The Supreme Court of Appeal confirmed the trial court’s finding that it was defamatory to publish that a named person was suspected of committing a serious crime and that a concomitant affront to dignity was involved. The court also confirmed by a majority the trial court’s finding that, in the particular circumstances of the case, it was not in the public interest to disclose the identity and publish a photograph of Mr Suliman when he was merely a suspect, had not been charged and had made no appearance in court. However, the majority of the court reversed the trial court’s finding that some errors of fact in the reports rendered the defamatory aspects of the reports untrue. It did so because the errors related to peripheral facts which had no bearing on the defamatory aspects of the reports and could not be said to have rendered the defamatory aspects untrue. It held that they were true. However, as truth alone is not a defence in South African law, if liability was to be avoided, it had to be shown that publication of the truth (if defamatory) was in the public interest. That had not been shown.
The Supreme Court of Appeal refused to lay down that premature disclosure of the identity of a suspect by the media will always be actionable and emphasised that there may be circumstances in which the disclosure will be in the public interest. But, generally speaking, it was not in the public interest. In reaching this conclusion the court had to weigh the conflicting constitutional and common law rights of reputation, dignity and privacy on the one hand, and on the other, the constitutional right to freedom of expression, freedom of the press and its right to impart information to the public. It stressed that none of these rights, all of which are constitutionally entrenched, is entitled to be permanently prioritised over the others and that which rights should be accorded greater weight would have to be judged in the light of the particular circumstances attending a given case.
The court overturned the trial court’s award of R10 000 for invasion of privacy on the ground that no invasions of privacy were involved in the public acts of arresting and detaining Mr Suliman and that the disclosure of the other facts complained of were too harmless and trivial to justify according a remedy in law.
The basis upon which the trial judge had assessed the damages for defamation and affront to dignity had been that defamatory aspects of the reports had been untrue and that those allegations had been recklessly made. Those findings had been found to be wrong so that the damages had to be reassessed. In doing so, the Supreme Court of appeal took into account the serious nature of the defamation and the extensive publicity it received but tempered these considerations with the fact that by the time the reports were published Mr Suliman had already been named in national television broadcasts as a suspect, that many readers of the reports would have already been aware of the allegation, that the context of the reports in which the defamatory allegations occurred was strongly sympathetic to Mr Suliman, that the defamatory aspect of the reports were true, and that, most importantly, the reports made it clear that there was no evidence linking him to the bombing. In the circumstances the court considered that an award of R50 000,00 would be appropriate.

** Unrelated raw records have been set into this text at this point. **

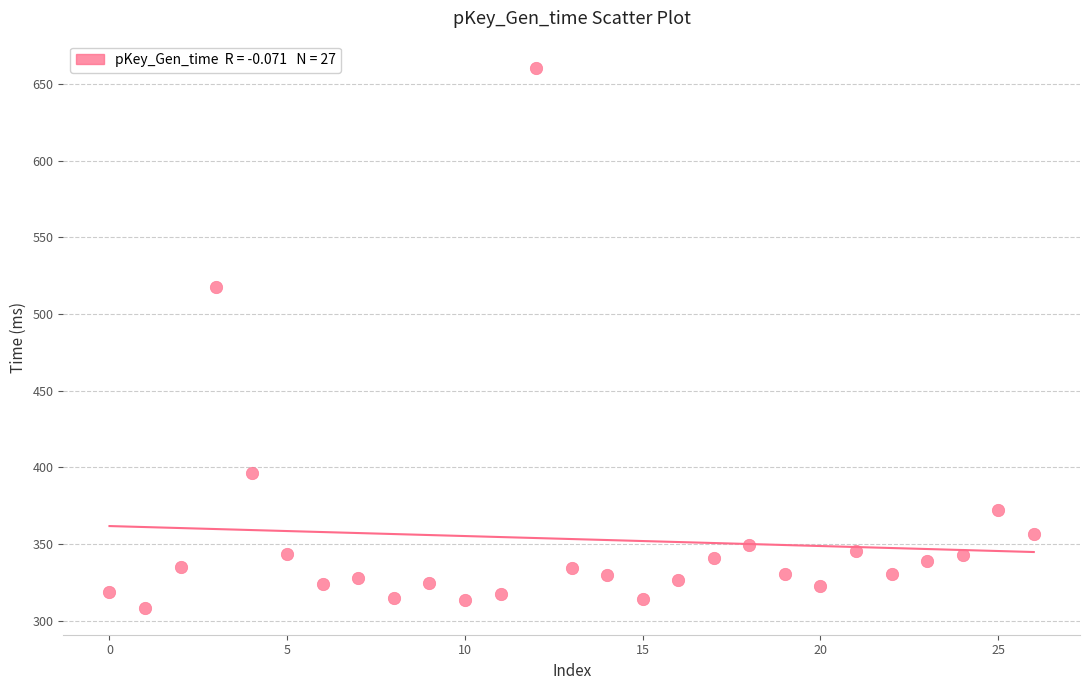

What is the range of Y values (max minus min)?

352.1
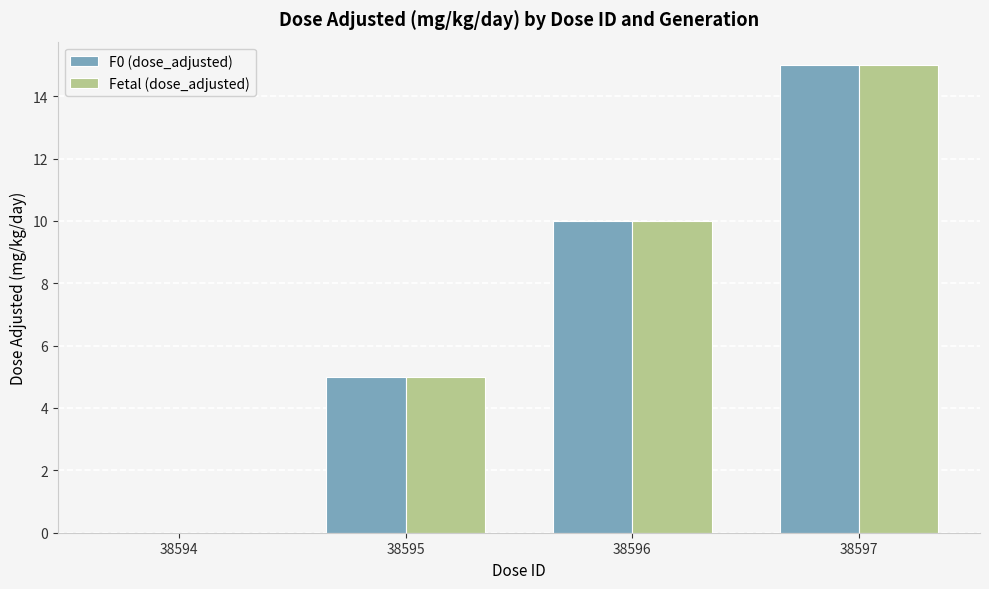

Reading right to left, list all the values displayed in this chart.

F0 (dose_adjusted): 15	10	5	0
Fetal (dose_adjusted): 15	10	5	0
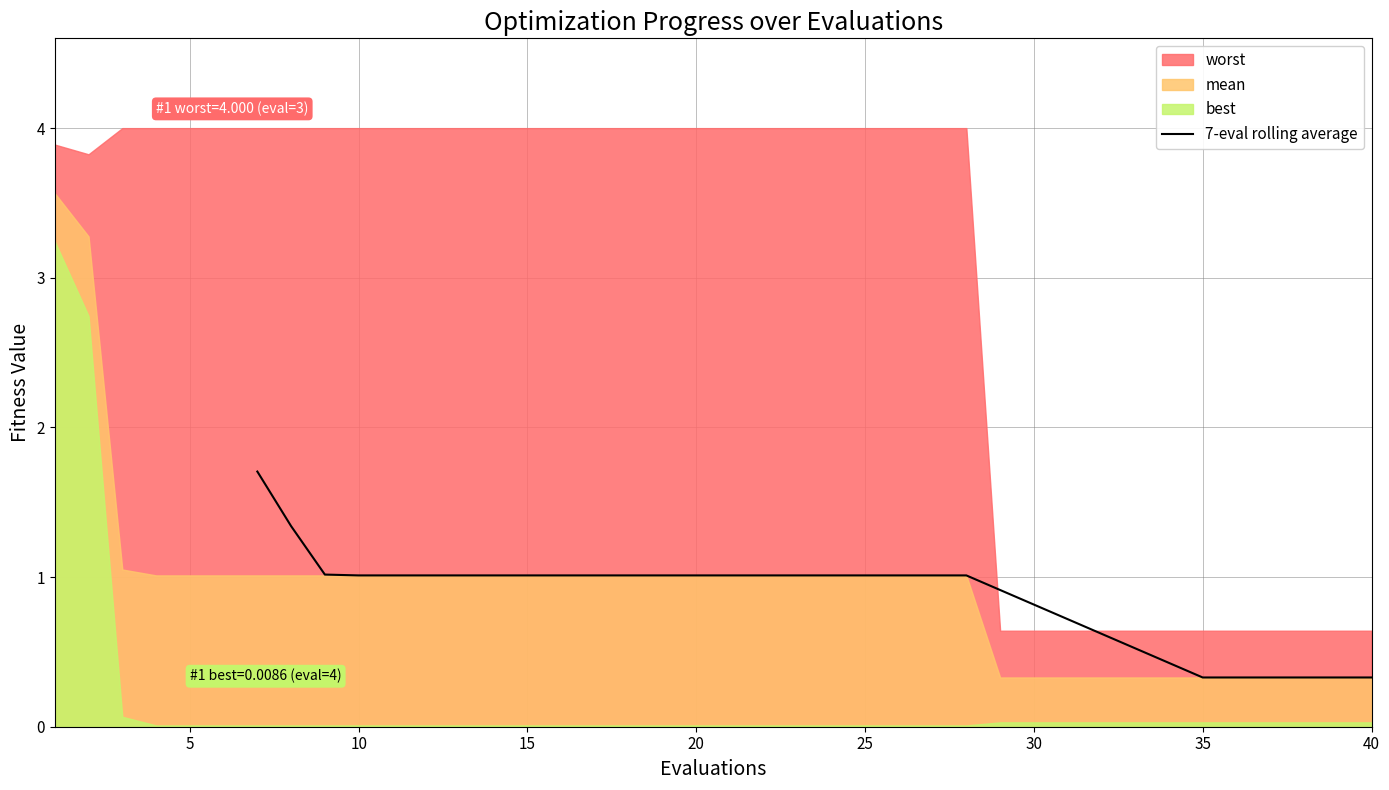

Does the chart display data point markers on the line(s)?

No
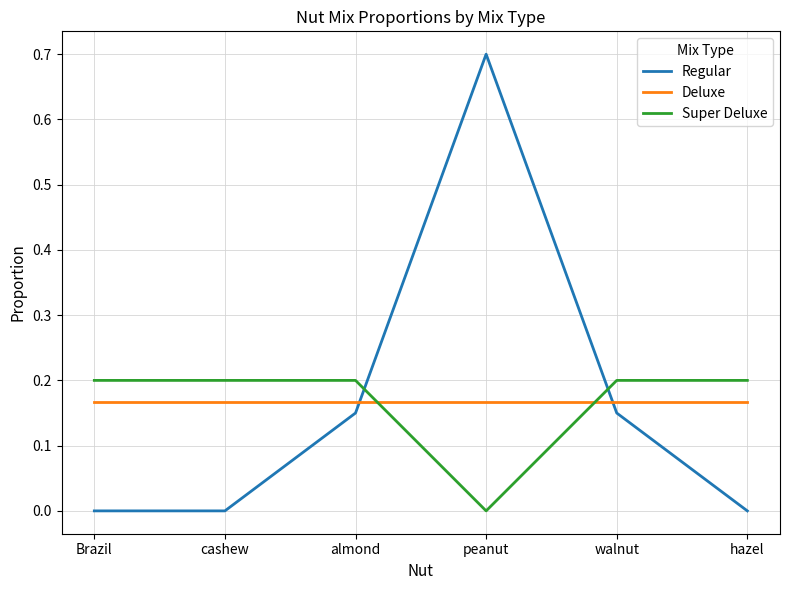

At which category does the chart reach its peak across all series?

peanut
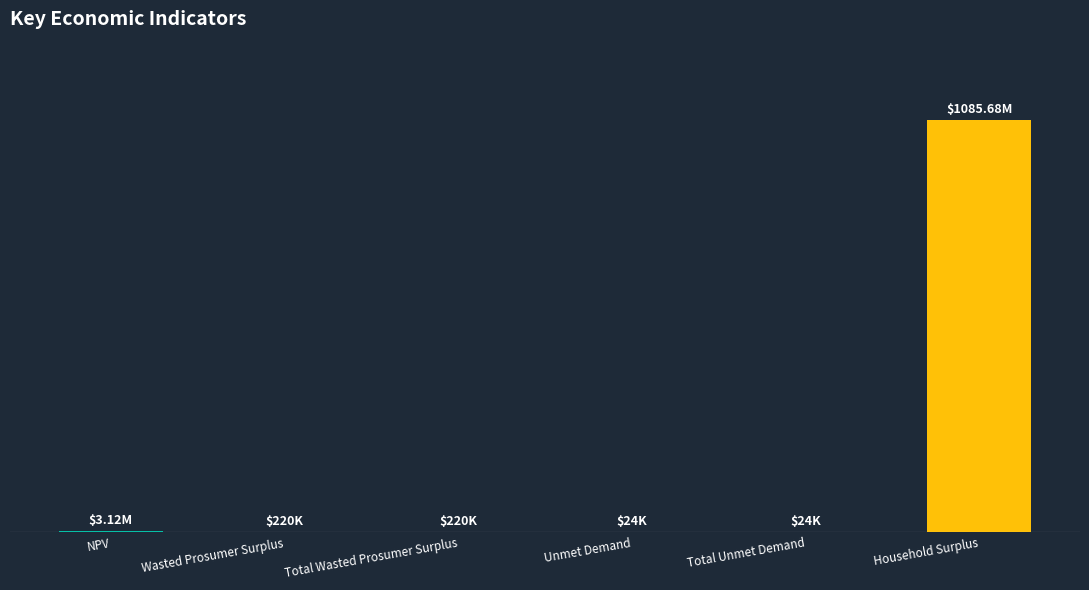

The chart shows a value of 23799.1 at Total Unmet Demand. True or false?

True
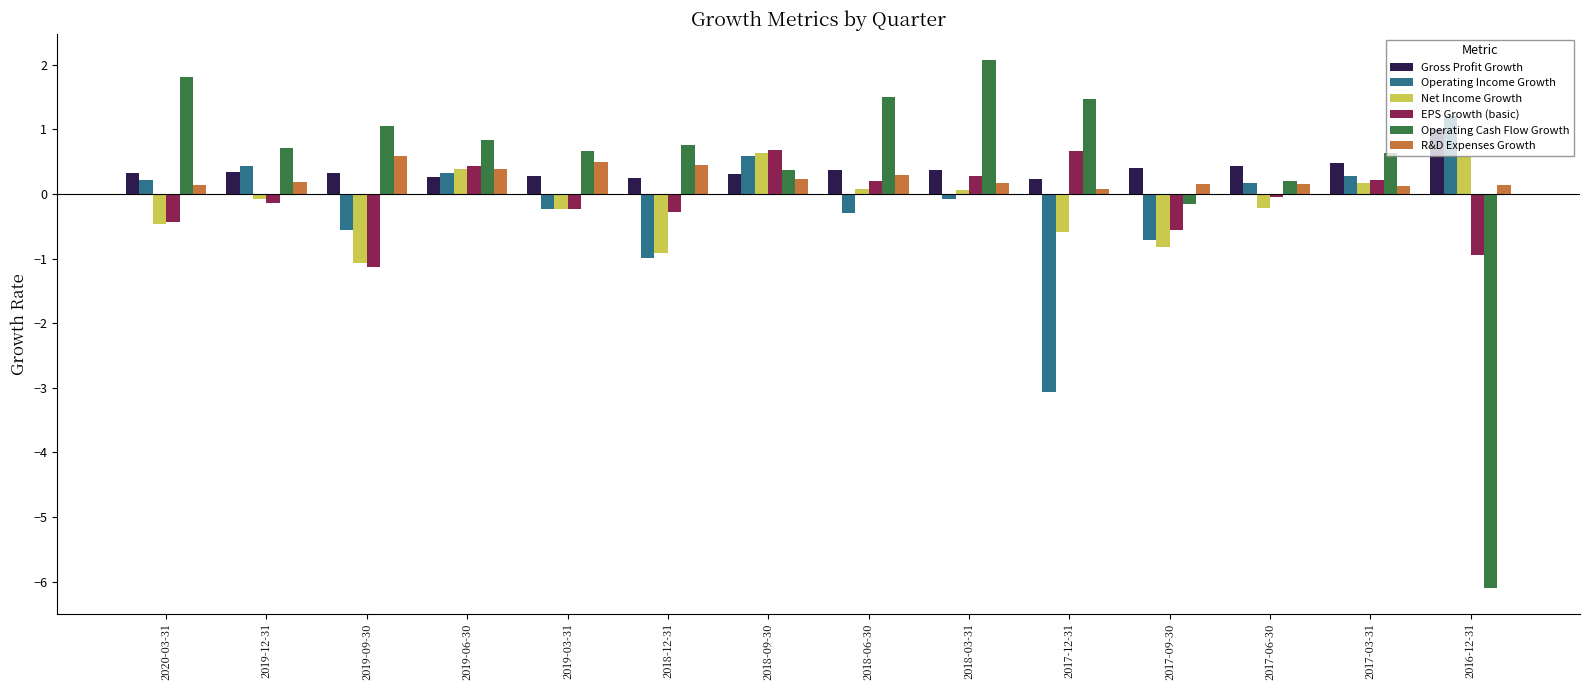

What is the total value across all series at 2019-09-30?

-0.8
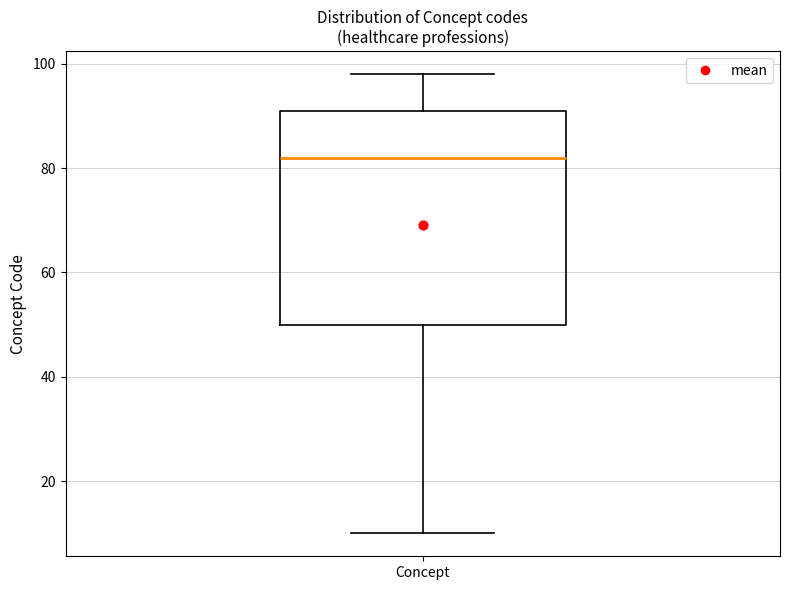

Read this box plot against the y-axis: the position of the median line, the range covered by the box, and the ends of both whiskers. The values are not printed on the chart, so give them approximately, as read against the axis.

median 82, box 50 to 92, whiskers 10 to 98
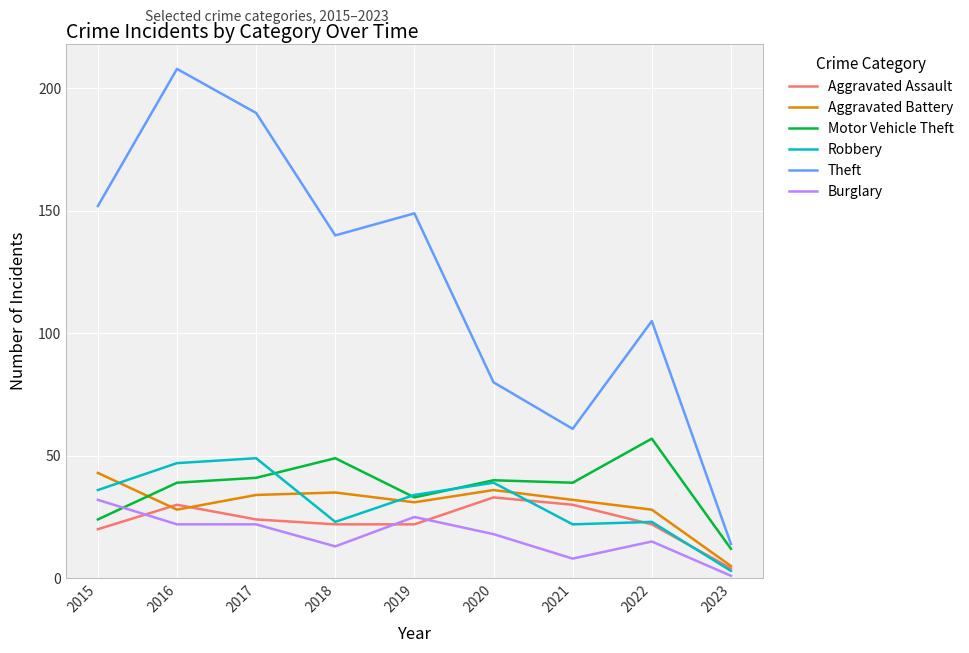

Count the number of data series in this chart.

6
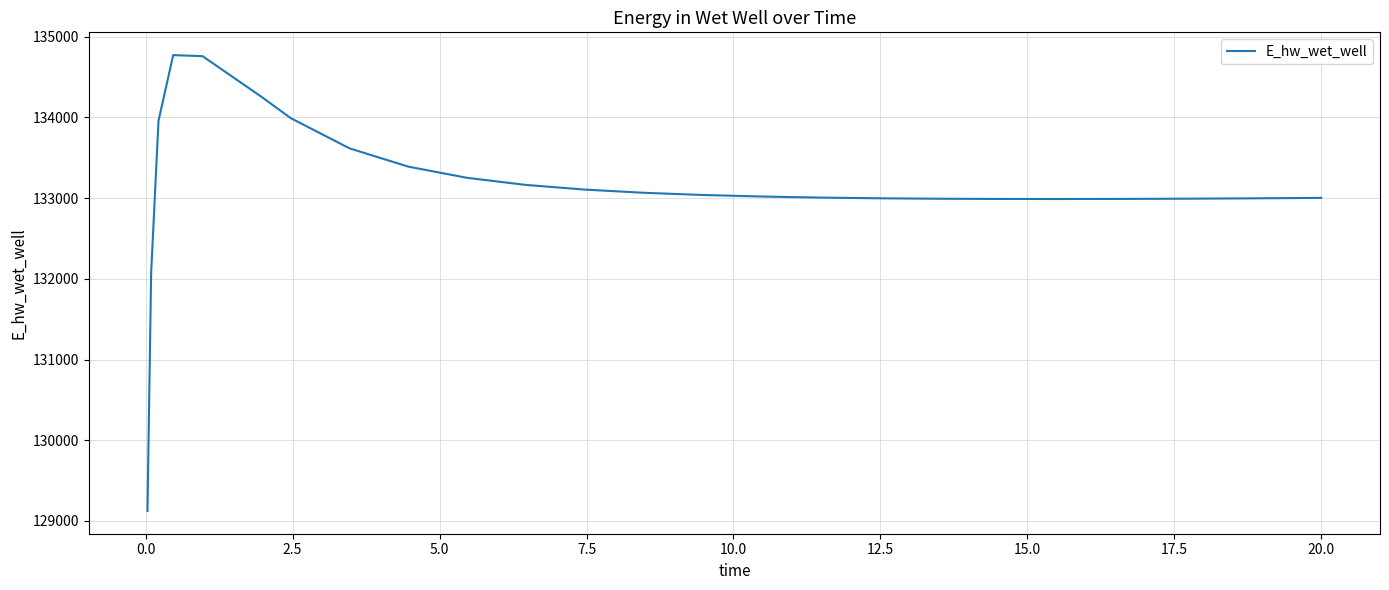

Does the chart have visible grid lines?

Yes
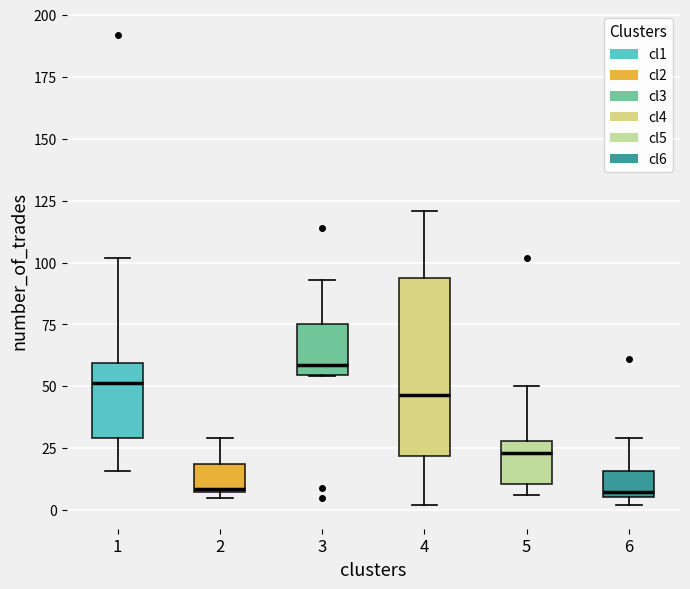

Where is the lower edge of the box at x = 1 on the y-axis? The values are not printed on the chart, so give them approximately, as read against the axis.

30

As both sides had achieved a significant measure of success on appeal (the defendants had succeeded in having the award for invasion of privacy set aside and the award for defamation and affront to dignity substantially reduced; the plaintiff had succeeded in warding off the defendant’s attempt to have the entire judgment in his favour set aside), the parties were each ordered to pay their own costs of appeal. The costs of the applications for leave to appeal in the trial court and the Supreme Court of Appeal were ordered to be paid by Mr Suliman.
The costs order relating to the trial in the High Court and which was predominantly in favour of Mr Suliman was left undisturbed.